Attacks on Academics: East Europe, Russia and Turkey
Limiting academic freedom is a threat to democracy itself. EU leaders must unite and stand up to this troubling trend.
May 23, 2017
The issue of academic freedom is making international headlines again. Unfortunately, the news is far from positive. Especially surprising is that it has reared its ugly head in several Western and Western-oriented nations. This runs counter to the idea of human progress, if not evolution.
Those who attack academic freedom use a lot of finesse to mask their moves in quasi-objective reasoning. But no matter how hard they try to cover their tracks, the discrepancy between formal constitutional requirements and actual practical realities has become painfully evident.
Fortunately, in one country after another, we see counter-mobilizations to advance the cause of liberal, democratic and open societies.
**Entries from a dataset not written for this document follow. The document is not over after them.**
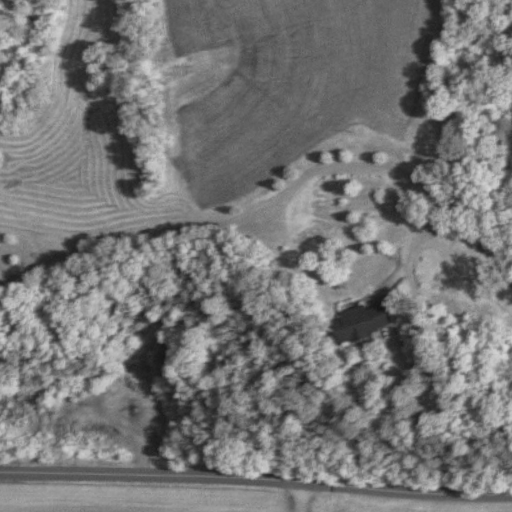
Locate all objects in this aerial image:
road: (286, 189)
building: (363, 321)
road: (421, 322)
road: (256, 479)
road: (301, 497)
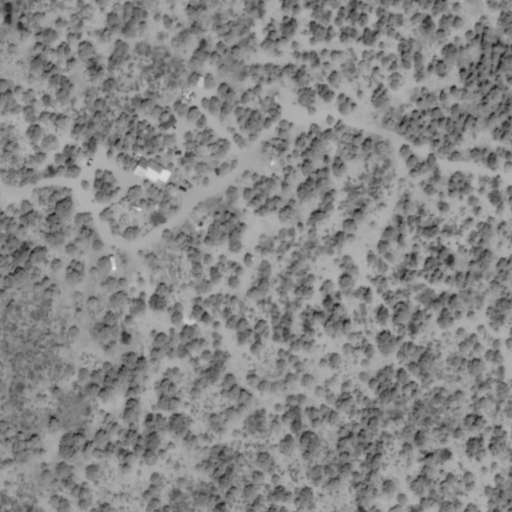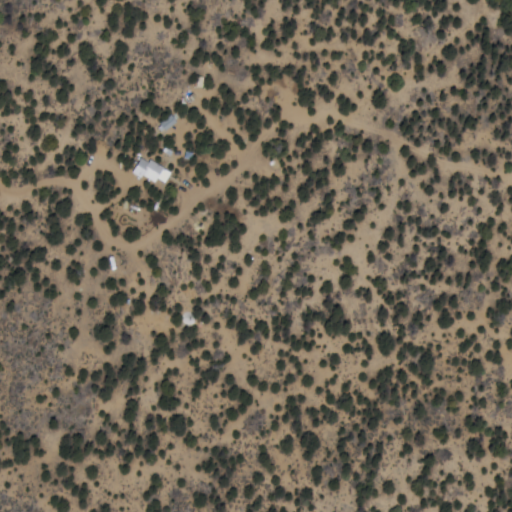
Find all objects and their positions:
building: (149, 169)
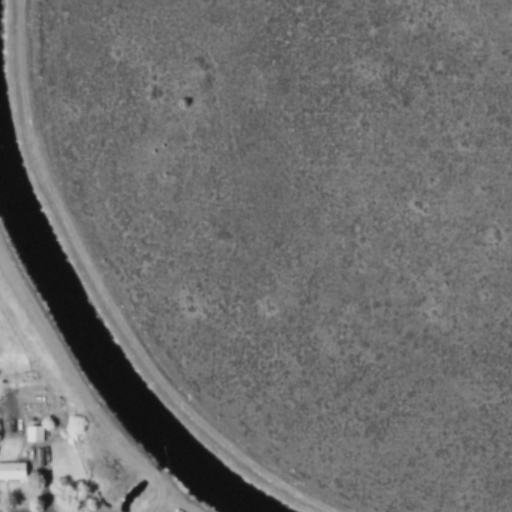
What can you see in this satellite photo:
crop: (96, 359)
building: (31, 433)
building: (11, 470)
building: (11, 470)
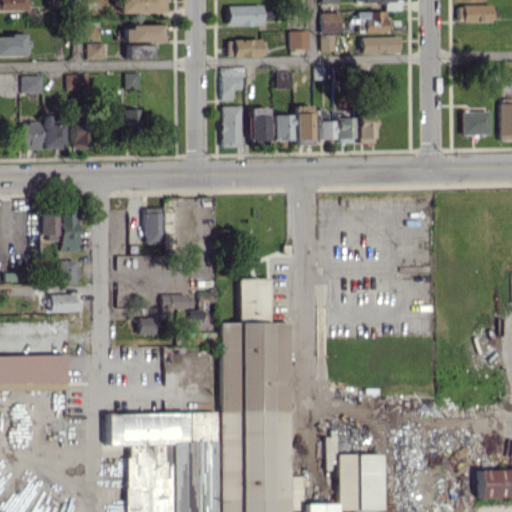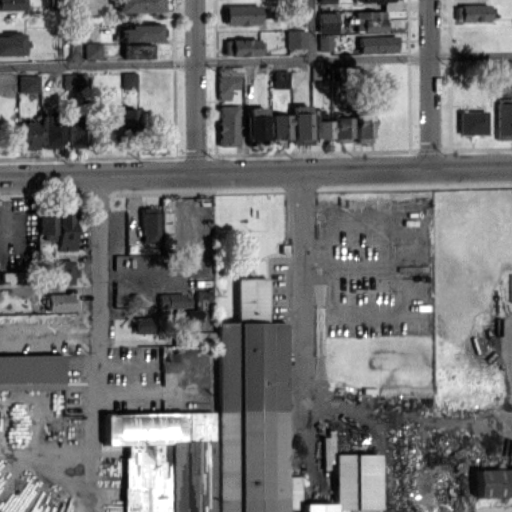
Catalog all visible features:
building: (324, 1)
building: (382, 3)
building: (11, 4)
building: (137, 5)
building: (471, 12)
building: (244, 14)
building: (367, 20)
building: (325, 21)
road: (310, 30)
building: (139, 32)
road: (74, 33)
building: (294, 38)
building: (323, 41)
building: (375, 43)
building: (11, 44)
building: (241, 47)
building: (90, 50)
building: (137, 50)
road: (256, 61)
building: (505, 69)
building: (279, 78)
building: (127, 79)
building: (72, 80)
building: (226, 80)
building: (27, 82)
building: (27, 83)
road: (430, 84)
road: (196, 86)
building: (502, 118)
building: (126, 119)
building: (470, 122)
building: (254, 123)
building: (361, 123)
building: (298, 124)
building: (225, 125)
building: (320, 125)
building: (278, 126)
building: (341, 127)
building: (74, 129)
building: (48, 132)
building: (26, 135)
road: (256, 171)
building: (147, 224)
building: (44, 226)
building: (64, 230)
building: (63, 271)
building: (7, 275)
road: (100, 277)
building: (176, 299)
building: (59, 302)
building: (196, 304)
building: (142, 324)
building: (30, 367)
road: (309, 386)
building: (50, 408)
building: (252, 408)
building: (252, 410)
building: (162, 459)
building: (353, 480)
building: (354, 481)
building: (492, 481)
building: (493, 483)
building: (314, 506)
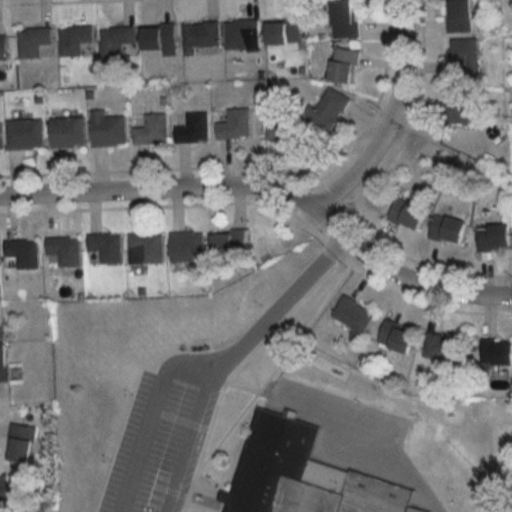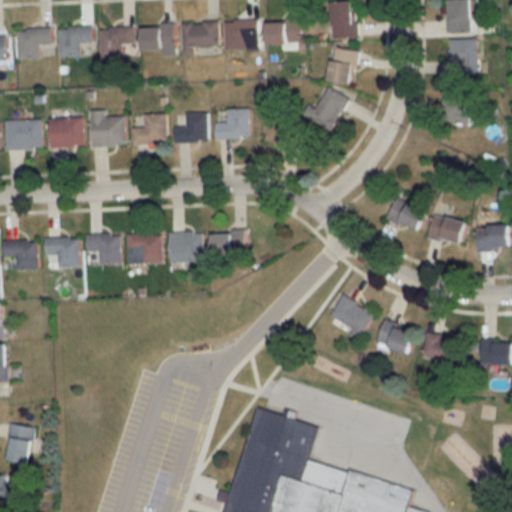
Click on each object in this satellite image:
building: (461, 15)
building: (345, 18)
building: (285, 30)
building: (243, 33)
building: (201, 35)
building: (160, 36)
building: (117, 40)
building: (76, 41)
building: (33, 42)
building: (4, 49)
building: (464, 56)
building: (344, 64)
building: (460, 105)
building: (331, 108)
road: (389, 117)
building: (236, 124)
building: (194, 128)
building: (108, 129)
building: (152, 130)
building: (68, 131)
building: (284, 131)
building: (25, 134)
building: (0, 137)
road: (270, 193)
building: (409, 213)
building: (449, 228)
building: (498, 234)
building: (231, 241)
building: (106, 245)
building: (188, 245)
building: (146, 247)
building: (22, 249)
building: (64, 250)
building: (355, 315)
building: (2, 320)
building: (399, 336)
building: (445, 346)
building: (497, 351)
road: (227, 358)
building: (3, 362)
road: (147, 414)
building: (21, 442)
building: (302, 474)
building: (5, 489)
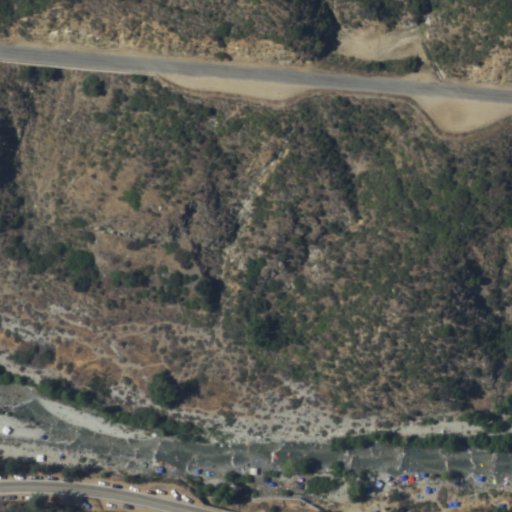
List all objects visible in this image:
road: (255, 76)
river: (249, 462)
road: (99, 490)
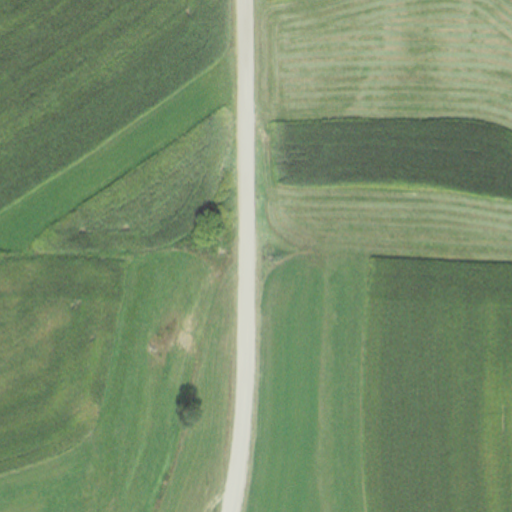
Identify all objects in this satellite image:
road: (242, 256)
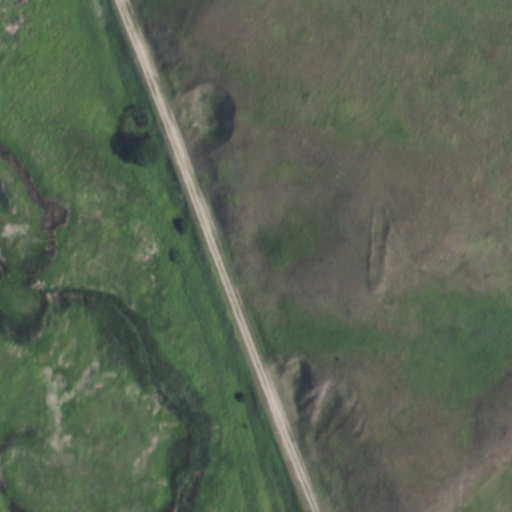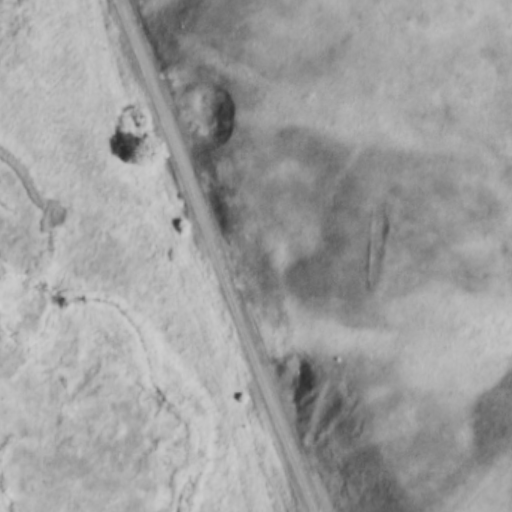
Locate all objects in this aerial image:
road: (219, 255)
river: (147, 345)
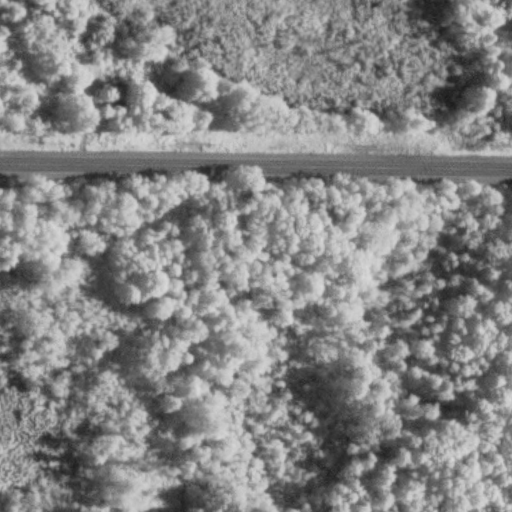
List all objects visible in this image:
building: (113, 98)
road: (256, 167)
river: (22, 451)
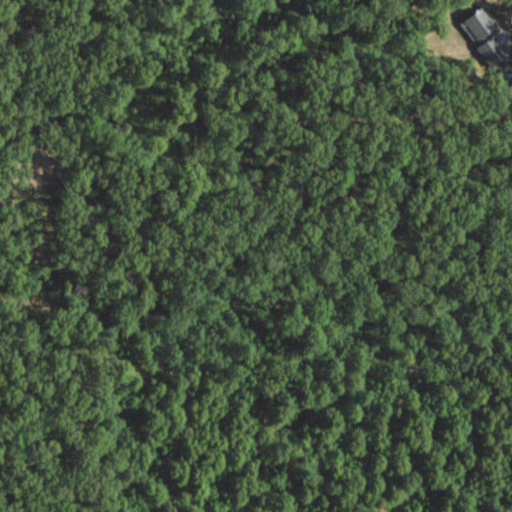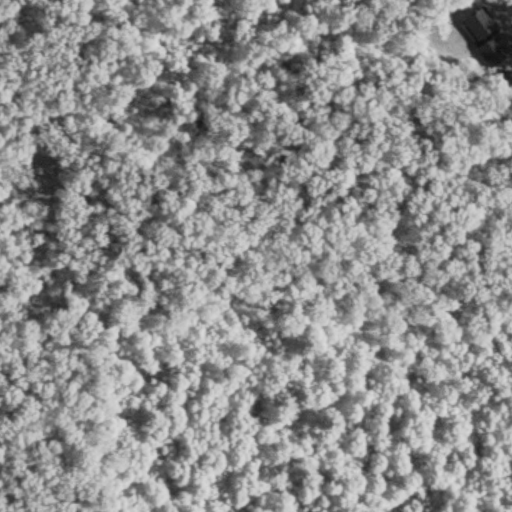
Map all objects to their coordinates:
building: (483, 30)
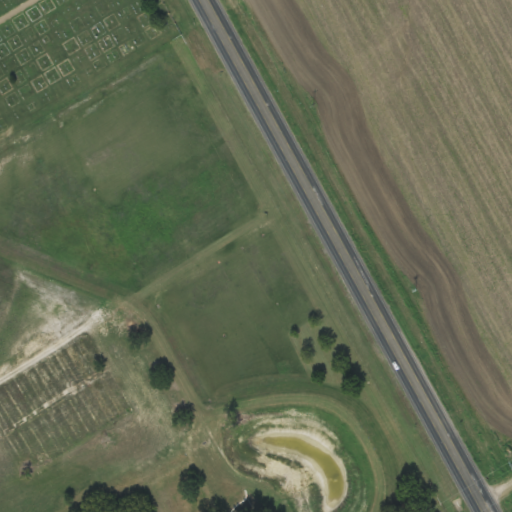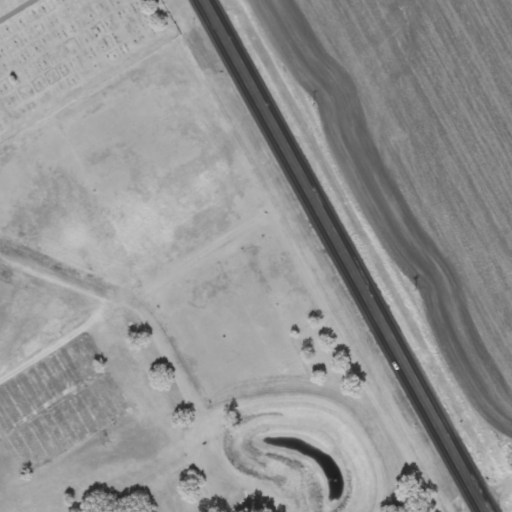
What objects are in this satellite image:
road: (14, 8)
road: (209, 11)
park: (69, 50)
road: (350, 267)
road: (48, 346)
road: (495, 489)
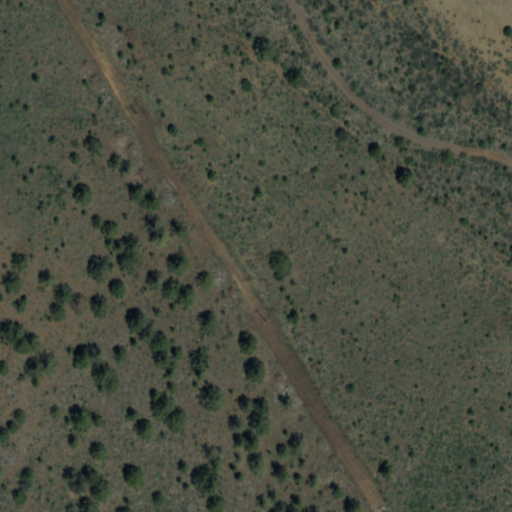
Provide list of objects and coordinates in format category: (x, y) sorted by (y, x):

One obvious example is the United Kingdom with its intent to leave the EU.
In the view of profoundly illiberal actors, rabid nationalists like Marine Le Pen of France, Norbert Hofer of Austria as well as the Alternative for Germany — the scientific community represents and promotes a veritable sin, transnational thinking.
Worse, its patterns of cooperation run across borders. Often, such cross-border cooperation is the key to success and true innovations.
“Academic freedom” is no abstract matter. In a very practical sense, it has a direct bearing on international recruiting and hiring procedures, the broader acceptance of “otherness” and the celebration of openness, critical thinking and diversity.
This is what makes scientists and their institutions anathema to the above-mentioned right-wing or at least illiberal movements and parties.
At the core, populists, right-wing politicians and other undemocratic movements see universities as part of the “leftist” establishment.
This is probably due to the fact that the essence of science is critical and independent thinking. That can shatter long-established structures and assumptions, leading to what reactionaries regard as unwelcome change.
A closer look at current crusades against academics
In Hungary – a very recent member of the European Union – President Viktor Orban and his Fidesz party have moved not only against democratic thinking, but also against unwelcome educational models.
Orban has been railing against the CEU, the “Soros University,” only a few weeks. His complaints aren’t just frivolous. It stands to reason that Mr. Orbán (ab)uses George Soros and anything associated with him as part of a proclaimed elite capitalist class that puts cosmopolitan values over national interests.
The Hungarian-born U.S. billionaire has long had an interest in promoting the integration of young central and East Europeans in world affairs.
To cover his tracks at least a bit, Orban has created first a discourse about the legitimacy of gender studies. The CEU, one of the very few institutions where this field is represented, became visible in the state-run media.
After a brief media campaign the Hungarian Parliament approved legislation designed to shut down CEU (“Lex CEU,”) officially arguing that the Education Authority had found numerous foreign universities to be violating Hungarian law.
As a result, the European Commission has just announced that it is taking the first step toward launching an infringement proceeding.
2. Russia, Ukraine and Belarus
Not to be left behind, in Russia the senior leadership around President Putin is publicly revoking the license of new or private liberal arts universities such as the private European University in St. Petersburg.
In Crimea, universities in the Russian-occupied territory were displaced. According to Russian sources, Ukraine’s President Petro Poroschenko annulled their licenses.
As a matter of fact, youth in the Donbas essentially live now without any chance of a proper university education.
In Belarus, the European Humanities University in Minsk was closed back in 2004 because Belarus’s President Aljaksandr Lukashenko made it clear that he would not accept an open university in what he very much regards as “his” country.
The university was relocated and newly founded in Vilnius, Lithuania, i.e., in the EU.
After researchers signed a petition to the Turkish government imploring an end to the violence in southeastern Turkey, prosecutors launched a criminal investigation against them.
Turkey’s President Recep Tayyip Erdogan launched a crusade emboldened by his electoral victory back in November 2015. For years now, Erdogan has seen to it that senior positions at universities are filled with political allies.
In the aftermath of the attempted coup in summer 2016, thousands of leading researchers in Turkey were arrested or removed from their positions due to suspected ties to July’s coup attempt.
Travelling and working with other scientists abroad became increasingly impossible. Only a few lucky cosmopolitans still own passports, which allow them to travel freely.
Europe’s scientific community is not standing idly by, but has taken action with regard to these incidents. Scientists have created petitions for the release of Turkish researchers and offered places in the laboratory to refugee scientists from Turkey.
Time to stand up to this troubling trend
Seen from a European perspective, the political backlash described above is not only a threat to academic freedom, but amounts to a political deconstruction of the democracy that we have come to take for granted.
While the moves that have happened and/or are being contemplated may please the short-minded rulers of the countries highlighted above, their countries’ young generation is bound to pay the price.
That is why it is so important to stand up to this troubling trend
"Academic freedom" is no abstract matter. It has a direct bearing on openness, critical thinking and diversity.
Populists, right-wing politicians see universities as part of the "leftist" establishment.
For years, Erdogan has seen to it that senior positions at universities are filled with political allies.